Altogether, the LOTS team has over 14 years of credentials and experience in legal transformation, having worked with multinationals in financial services, asset management, automotive, insurance and consumer goods. KPMG International global legal services head Stuart Fuller said that in addition to being “senior and experienced,” the practice leaders span different regions, making the offering a truly global one.
“I believe KPMG’s global legal operations transformation services teams are ‘global,’ both in terms of the geographic coverage but also the strategies offered,” he said. “’Practice leaders are senior, experienced, and work together in KPMG firms across Europe, the Americas and the Asia Pacific region. They have a laser focus on results, and they are delivering significant and measurable improvement for legal functions across KPIs, such as productivity, customer satisfaction and quality measures – results that are crucial for organisations in the current climate.”

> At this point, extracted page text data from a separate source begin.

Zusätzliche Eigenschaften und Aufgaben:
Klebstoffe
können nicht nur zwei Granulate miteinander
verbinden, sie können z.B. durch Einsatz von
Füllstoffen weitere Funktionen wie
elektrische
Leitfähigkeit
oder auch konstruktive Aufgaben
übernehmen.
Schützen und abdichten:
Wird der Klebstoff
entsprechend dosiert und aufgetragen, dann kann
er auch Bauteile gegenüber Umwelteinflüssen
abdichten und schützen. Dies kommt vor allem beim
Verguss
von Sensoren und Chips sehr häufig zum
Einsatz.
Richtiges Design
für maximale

Fuller said the firm was capitalising on the strengths of not just its legal and technology arms, but on the strengths of its professionals across firms, including “Lean Six Sigma, human-centred design and systems thinking.”
“Together, our organisation has achieved a substantial track record of implementing and running the transformation opportunities that we identify,” he said. “The new legal operations transformation service enables KPMG firms to handle large-scale business in a more efficient and technologically-enabled way and is only the first in a number of capabilities and services that we plan to provide in this space.”